Multimodal large language models (MLLMs) hold considerable promise for applications in healthcare. However, their deployment in safety-critical settings is hindered by two key limitations: (i) sensitivity to prompt design, and (ii) a tendency to generate incorrect responses with high confidence. As clinicians may rely on a model's stated confidence to gauge the reliability of its predictions, it is especially important that when a model expresses high confidence, it is also highly accurate. We introduce Prompt4Trust, the first reinforcement learning (RL) framework for prompt augmentation targeting confidence calibration in MLLMs. A lightweight LLM is trained to produce context-aware auxiliary prompts that guide a downstream task MLLM to generate responses in which the expressed confidence more accurately reflects predictive accuracy. Unlike conventional calibration techniques, Prompt4Trust specifically prioritizes aspects of calibration most critical for safe and trustworthy clinical decision-making. Beyond improvements driven by this clinically motivated calibration objective, our proposed method also improves task accuracy, achieving state-of-the-art medical visual question answering (VQA) performance on the PMC-VQA benchmark, which is composed of multiple-choice questions spanning diverse medical imaging modalities. Moreover, our framework trained with a small downstream task MLLM showed promising zero-shot generalization to larger MLLMs in our experiments, suggesting the potential for scalable calibration without the associated computational costs.

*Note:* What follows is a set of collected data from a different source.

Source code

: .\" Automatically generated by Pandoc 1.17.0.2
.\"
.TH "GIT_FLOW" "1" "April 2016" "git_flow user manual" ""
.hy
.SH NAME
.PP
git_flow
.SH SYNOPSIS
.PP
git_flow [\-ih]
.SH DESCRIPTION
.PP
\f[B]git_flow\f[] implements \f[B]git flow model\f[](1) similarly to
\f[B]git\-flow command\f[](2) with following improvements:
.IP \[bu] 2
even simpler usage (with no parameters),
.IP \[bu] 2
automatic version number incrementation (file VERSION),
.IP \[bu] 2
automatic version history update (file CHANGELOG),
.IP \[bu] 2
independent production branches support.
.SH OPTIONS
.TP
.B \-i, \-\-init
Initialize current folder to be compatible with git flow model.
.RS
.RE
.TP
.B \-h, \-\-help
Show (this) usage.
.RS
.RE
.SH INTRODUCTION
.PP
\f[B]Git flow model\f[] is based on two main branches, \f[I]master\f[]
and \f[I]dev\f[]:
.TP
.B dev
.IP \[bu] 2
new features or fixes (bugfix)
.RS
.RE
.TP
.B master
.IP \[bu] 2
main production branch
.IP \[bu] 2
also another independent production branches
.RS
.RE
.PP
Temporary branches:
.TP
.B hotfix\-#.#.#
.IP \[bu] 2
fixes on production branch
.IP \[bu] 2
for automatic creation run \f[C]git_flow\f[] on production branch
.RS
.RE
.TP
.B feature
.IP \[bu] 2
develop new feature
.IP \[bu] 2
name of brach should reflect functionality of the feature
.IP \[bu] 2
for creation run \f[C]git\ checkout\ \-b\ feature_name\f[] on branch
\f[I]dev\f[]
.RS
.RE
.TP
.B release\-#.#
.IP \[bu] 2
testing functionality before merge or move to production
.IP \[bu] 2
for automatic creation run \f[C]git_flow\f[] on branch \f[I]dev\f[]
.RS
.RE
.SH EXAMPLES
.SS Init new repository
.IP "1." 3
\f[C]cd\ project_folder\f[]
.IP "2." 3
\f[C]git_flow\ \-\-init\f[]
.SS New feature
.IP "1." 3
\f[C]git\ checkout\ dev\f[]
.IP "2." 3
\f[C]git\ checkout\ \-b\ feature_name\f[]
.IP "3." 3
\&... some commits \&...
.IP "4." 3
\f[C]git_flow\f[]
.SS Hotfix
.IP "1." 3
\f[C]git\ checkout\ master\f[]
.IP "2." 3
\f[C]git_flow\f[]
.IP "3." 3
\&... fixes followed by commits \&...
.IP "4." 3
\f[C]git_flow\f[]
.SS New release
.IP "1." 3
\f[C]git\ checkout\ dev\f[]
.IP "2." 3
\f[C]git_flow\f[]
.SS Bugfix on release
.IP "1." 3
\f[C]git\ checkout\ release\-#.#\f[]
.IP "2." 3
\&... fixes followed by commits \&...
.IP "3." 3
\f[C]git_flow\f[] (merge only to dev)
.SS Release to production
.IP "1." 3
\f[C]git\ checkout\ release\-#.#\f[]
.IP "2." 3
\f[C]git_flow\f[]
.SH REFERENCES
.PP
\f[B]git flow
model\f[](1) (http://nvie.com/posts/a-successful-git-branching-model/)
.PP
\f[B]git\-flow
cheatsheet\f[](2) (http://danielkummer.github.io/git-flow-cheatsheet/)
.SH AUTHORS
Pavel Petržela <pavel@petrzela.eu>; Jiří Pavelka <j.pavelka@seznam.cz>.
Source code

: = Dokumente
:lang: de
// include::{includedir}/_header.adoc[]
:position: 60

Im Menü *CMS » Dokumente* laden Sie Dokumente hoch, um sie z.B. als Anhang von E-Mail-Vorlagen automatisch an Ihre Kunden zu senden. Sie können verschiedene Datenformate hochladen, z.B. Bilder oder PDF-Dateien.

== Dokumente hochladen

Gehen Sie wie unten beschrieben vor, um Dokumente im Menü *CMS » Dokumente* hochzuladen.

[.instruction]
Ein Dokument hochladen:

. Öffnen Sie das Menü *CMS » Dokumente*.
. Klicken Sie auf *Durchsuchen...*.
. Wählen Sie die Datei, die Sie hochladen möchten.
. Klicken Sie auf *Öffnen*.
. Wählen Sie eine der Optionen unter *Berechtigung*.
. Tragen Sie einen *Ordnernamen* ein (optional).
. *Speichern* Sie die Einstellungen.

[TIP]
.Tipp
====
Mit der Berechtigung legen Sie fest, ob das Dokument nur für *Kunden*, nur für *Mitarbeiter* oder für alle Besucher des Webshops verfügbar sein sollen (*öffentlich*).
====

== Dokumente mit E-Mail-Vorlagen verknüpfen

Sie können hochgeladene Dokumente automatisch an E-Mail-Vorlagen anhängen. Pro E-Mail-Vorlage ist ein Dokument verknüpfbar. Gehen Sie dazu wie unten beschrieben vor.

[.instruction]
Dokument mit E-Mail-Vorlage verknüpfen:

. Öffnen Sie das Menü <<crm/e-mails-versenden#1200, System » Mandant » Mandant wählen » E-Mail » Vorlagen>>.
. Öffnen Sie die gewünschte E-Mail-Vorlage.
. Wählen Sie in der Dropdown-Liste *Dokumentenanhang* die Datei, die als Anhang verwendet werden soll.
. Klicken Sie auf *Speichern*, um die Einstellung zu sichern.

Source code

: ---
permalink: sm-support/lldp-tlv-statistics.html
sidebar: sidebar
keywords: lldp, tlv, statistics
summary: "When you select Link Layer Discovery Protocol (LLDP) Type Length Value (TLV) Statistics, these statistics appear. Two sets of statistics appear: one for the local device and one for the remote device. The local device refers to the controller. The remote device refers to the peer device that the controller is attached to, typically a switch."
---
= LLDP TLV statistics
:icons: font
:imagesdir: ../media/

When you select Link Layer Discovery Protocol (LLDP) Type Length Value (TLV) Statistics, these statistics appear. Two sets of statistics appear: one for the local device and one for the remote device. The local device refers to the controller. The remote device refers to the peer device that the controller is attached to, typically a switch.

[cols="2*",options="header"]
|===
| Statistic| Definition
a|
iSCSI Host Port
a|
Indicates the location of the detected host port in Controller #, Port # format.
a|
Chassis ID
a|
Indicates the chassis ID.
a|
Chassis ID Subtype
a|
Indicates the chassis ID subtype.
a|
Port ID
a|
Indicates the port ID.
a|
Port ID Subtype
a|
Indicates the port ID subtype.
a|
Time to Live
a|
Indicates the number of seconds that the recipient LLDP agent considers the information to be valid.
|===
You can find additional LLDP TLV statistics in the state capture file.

This work demonstrates the potential of automated yet human-aligned prompt engineering for improving the the trustworthiness of MLLMs in safety critical settings. Our codebase can be found at https://github.com/xingbpshen/prompt4trust.

Paper Structure

This paper contains 21 sections, 1 equation, 3 figures, 4 tables.

Figures (3)

  • Figure 1: Overview of the Prompt4Trust Framework for Medical Visual Question Answering.(A)Training pipeline.The Calibration Guidance Prompt (CGP) Generator receives the textual elements of a medical visual question, namely the question, multiple-choice options, and an instruction. The CGP Generator subsequently produces the CGP. The CGP is then appended to the question, multiple choice options, and the downstream task instruction, along with the associated medical image, and passed to the Downstream Task MLLM. The Downstream Task MLLM produces an answer and confidence score, which are compared to the ground-truth answer to compute a reward. The Downstream Task MLLM reports its confidence as a score out of 100. $\hat{p}$ is defined by converting this score to a decimal. This reward is used to optimize the CGP Generator via the GRPO reinforcement learning objective. (B)Inference on a Sample from the PMC-VQA datasetzhang_pmc-vqa_2024. At inference time, Prompt4Trust follows steps – , resulting in the ✓ MLLM Response with CGP, which produces the correct answer and calibrated confidence. The Generated CGP text was abbreviated for illustration purposes. For comparison, we show the ✗ MLLM Response without CGP yields an incorrect and overconfident response, illustrating the effectiveness of the Prompt4Trust framework.
  • Figure 2: Calibration curve illustrating the relationship between confidence and average accuracy. Perfect calibration is shown by the dashed line. Prompt4Trust demonstrates better calibration, particularly in high-confidence region (e.g., $\text{confidence}\geq 0.85$) where trust is most critical for supporting medical decision-making in medical imaging tasks.
  • Figure 3: The calibration curve for Qwen2.5-VL-7B-Instruct bai2025qwen25vl as the Downstream Task MLLM in the generalizability experiment. Prompt4Trust demonstrates better calibration, particularly in high-confidence region (e.g., $\text{confidence}\geq 0.85$) where trust is most critical for supporting medical decision-making.